Hoosiers: The Story of Indiana is a PBS documentary series based on the book by famous Indiana historian James H. Madison. The documentary series is split into four parts: Birth of a State, Split Rails to Steel Rails, the 20th Century, and the Next Indiana.
Split Rails to Steel Rails covers the period of time from the Civil War to World War I and focuses on war, business, and culture. The documentary is narrated by Madison and includes interviews with various people, like the Editorial Page Editor of the Northwest Indiana Times (Marc Chase) and a retired Chief Justice of the Indiana Supreme Court (Randall J. Shepherd).
War seems to hold a special place in the Hoosier state, and Indiana has more than its share of war memorials. Indiana sent the most men to fight in the Civil War, second only to Delaware—two-thirds of eligible-aged Indiana men served in the Civil War. Troops were organized by ethnic groups and counties, which meant that they were often fighting side-by-side with family and neighbors.
Lew Wallace, later known as the author of Ben-Hur, selected the site of what was the State Fairgrounds—and what is currently Military Park—as the site for training volunteers. This training site—Camp Morton, named after the governor during the Civil War—morphed into a POW camp.
From 1862 to 1865, Colonel Richard Owen managed this camp of 3,000 POWs. Despite 50 prisoners dying per month, after the end of the war, the prisoners raised funds to have a sculpture of Owen made in honor of the humaneness he showed told the Confederate soldiers in the camp. (You can see the sculpture in the Indiana Statehouse.)
Governor Morton had a decidedly difficult time financially supporting the Union and funding the government. Democrat Copperheads, or those Democrats who didn’t support the Union, controlled the legislature and blocked the state contributing money to the Union cause. In a seemingly modern-day move, the Republicans fled the legislature so no quorum was possible. In retaliation, the Democrats decided not to dispense ANY money, which meant that the Indiana government risked grinding to a halt.
In an attempt to keep the government running, Governor Morton turned to the Madison banker James Lanier for funding. In 1861, the two decided that Lanier would buy $400,000 worth of bonds—perhaps not quite an above-board tactic—to prevent government shutdown.
How much of the war was waged on Indiana soil? Not much. The only battle was Morgan’s Raid in 1863, when Confederate troops crossed the Ohio River at Corydon. They blazed a path of destruction, mistakenly thinking that sympathizers to the Southern cause would rise up. None did. (I recently learned of another foray across the river, by Adam “Stovepipe” Johnson at Newburgh. Basically, Johnson’s foray was a hit and run excursion, intent on gathering supplies and firearms before retreating back over the river.)
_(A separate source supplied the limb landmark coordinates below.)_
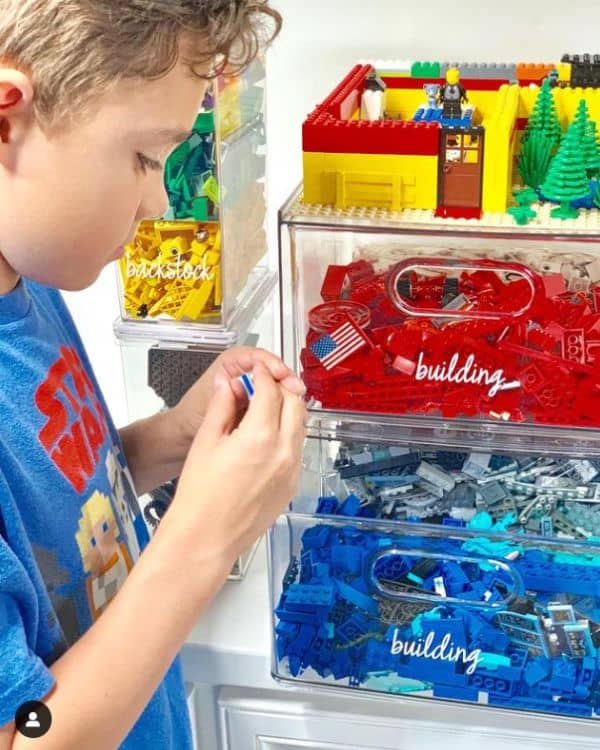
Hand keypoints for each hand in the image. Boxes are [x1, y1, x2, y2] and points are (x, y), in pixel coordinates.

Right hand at [170, 362, 306, 567]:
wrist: (206, 537)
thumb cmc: (200, 496)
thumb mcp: (206, 441)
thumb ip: (221, 406)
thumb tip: (228, 384)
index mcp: (260, 437)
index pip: (270, 391)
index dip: (261, 375)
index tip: (254, 371)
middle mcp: (283, 452)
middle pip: (294, 404)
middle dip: (279, 389)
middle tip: (262, 385)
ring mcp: (292, 470)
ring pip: (300, 426)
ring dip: (287, 410)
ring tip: (264, 409)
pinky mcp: (292, 485)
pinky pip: (297, 449)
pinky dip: (288, 434)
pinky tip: (267, 436)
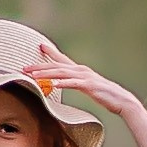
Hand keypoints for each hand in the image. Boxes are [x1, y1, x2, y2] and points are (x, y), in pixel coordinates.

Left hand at [23, 53, 143, 119]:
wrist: (121, 100)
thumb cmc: (104, 95)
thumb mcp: (86, 86)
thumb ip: (75, 82)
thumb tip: (61, 83)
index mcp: (80, 70)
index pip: (61, 59)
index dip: (50, 52)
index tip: (39, 46)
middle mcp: (81, 70)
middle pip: (56, 66)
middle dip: (39, 66)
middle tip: (24, 67)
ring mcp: (85, 77)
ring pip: (61, 73)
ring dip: (46, 73)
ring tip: (33, 75)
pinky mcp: (90, 86)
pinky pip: (74, 83)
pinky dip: (63, 83)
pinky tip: (54, 84)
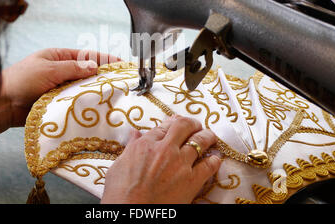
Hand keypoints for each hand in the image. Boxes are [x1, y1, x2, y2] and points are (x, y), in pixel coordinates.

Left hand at [1, 48, 119, 127]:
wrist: (1, 105)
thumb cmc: (21, 80)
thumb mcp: (48, 69)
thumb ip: (72, 68)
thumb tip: (94, 66)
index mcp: (58, 57)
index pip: (87, 56)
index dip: (105, 59)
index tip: (121, 64)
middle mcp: (61, 72)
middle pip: (87, 74)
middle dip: (103, 78)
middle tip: (122, 83)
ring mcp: (60, 89)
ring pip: (82, 89)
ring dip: (94, 93)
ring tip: (113, 97)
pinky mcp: (58, 104)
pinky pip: (75, 103)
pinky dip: (84, 105)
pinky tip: (95, 109)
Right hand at [101, 115, 220, 203]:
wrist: (132, 213)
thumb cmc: (120, 192)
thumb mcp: (119, 165)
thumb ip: (130, 147)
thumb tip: (134, 134)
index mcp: (145, 145)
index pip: (164, 126)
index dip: (173, 122)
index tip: (177, 121)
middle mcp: (164, 149)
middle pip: (184, 127)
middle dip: (193, 124)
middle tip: (196, 126)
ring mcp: (180, 163)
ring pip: (200, 141)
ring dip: (207, 137)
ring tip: (210, 137)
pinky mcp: (191, 180)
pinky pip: (209, 165)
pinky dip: (214, 159)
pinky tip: (215, 158)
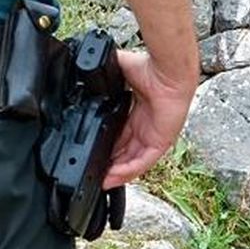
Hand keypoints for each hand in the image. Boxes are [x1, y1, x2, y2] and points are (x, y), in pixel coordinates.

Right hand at [103, 50, 194, 187]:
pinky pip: (143, 162)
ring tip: (99, 181)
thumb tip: (82, 73)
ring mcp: (153, 136)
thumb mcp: (119, 74)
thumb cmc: (149, 67)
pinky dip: (127, 171)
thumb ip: (103, 79)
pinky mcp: (161, 142)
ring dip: (116, 172)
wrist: (166, 71)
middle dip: (109, 163)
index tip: (91, 152)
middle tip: (92, 172)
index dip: (106, 146)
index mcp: (136, 112)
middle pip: (124, 152)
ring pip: (133, 162)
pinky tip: (112, 177)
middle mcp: (145, 127)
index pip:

Originally, Indiana settlements existed by waterways, the quickest means of transportation that connected communities. But in the second half of the 1800s came the railroad, which changed the pattern of population in the state. The steepest incline was in Madison; the Reuben Wells steam engine, specifically made for the Madison incline, can be seen at the Children’s Museum in Indianapolis.
Indianapolis became a transportation hub for the railroads. In 1853, the first Union Station, meant to be one station shared by all railroads, was built in Indianapolis. By 1890, 120 trains were stopping in Indianapolis every day.
An equally impressive system of interurbans crisscrossed Indiana towns. Eventually, with the rise of the automobile (that had an incredible early history in Indiana) came the demise of the interurbans. (The only one that exists today is the South Shore.)
Indiana was a big center of business, from the Ball Company in Muncie to Eli Lilly, L.S. Ayres, and Madam C.J. Walker in Indianapolis. The limestone of southern Indiana was quarried for buildings such as the statehouse (1886) and the Soldiers and Sailors memorial (1902). In the 1870s, the coal mines suffered through strikes and unions, resulting in the firing of workers and the hiring of their children. (Children were less apt to cause trouble or unionize, and could be paid less.)
Into this maelstrom came Eugene V. Debs. Originally he believed that the best course of action for workers was to do a good job; managers would recognize the good work with good pay. Eventually, faced with reality, he changed his views and organized unions (the railroad union in 1894) and strikes (think the Pullman strike). Change, he saw, was only possible through politics. In his core, he believed in the dignity of all people.
In the late 1800s, 13% of the population in Indianapolis was German. German immigrants looked around at the culture and traditions around them and concluded that it was lacking in refinement (ouch!). Instead, they created their own vibrant society with German organizations, clubs, symphonies, theatre, and schools.
World War I destroyed the German culture in Indiana. Kurt Vonnegut, famous 20th century Hoosier author, described how he was raised ignorant of the rich heritage of German music, literature, culture, and language—all because Germans in the early 20th century assumed that ignorance of their culture and traditions was necessary in order to be patriotic. Bits and pieces still exist today as German festivals or the Athenaeum (Das Deutsche Haus, which incidentally Vonnegut’s father was an architect for) in Indianapolis.
The documentary continues with a third part that looks at Indiana from World War I to the present time.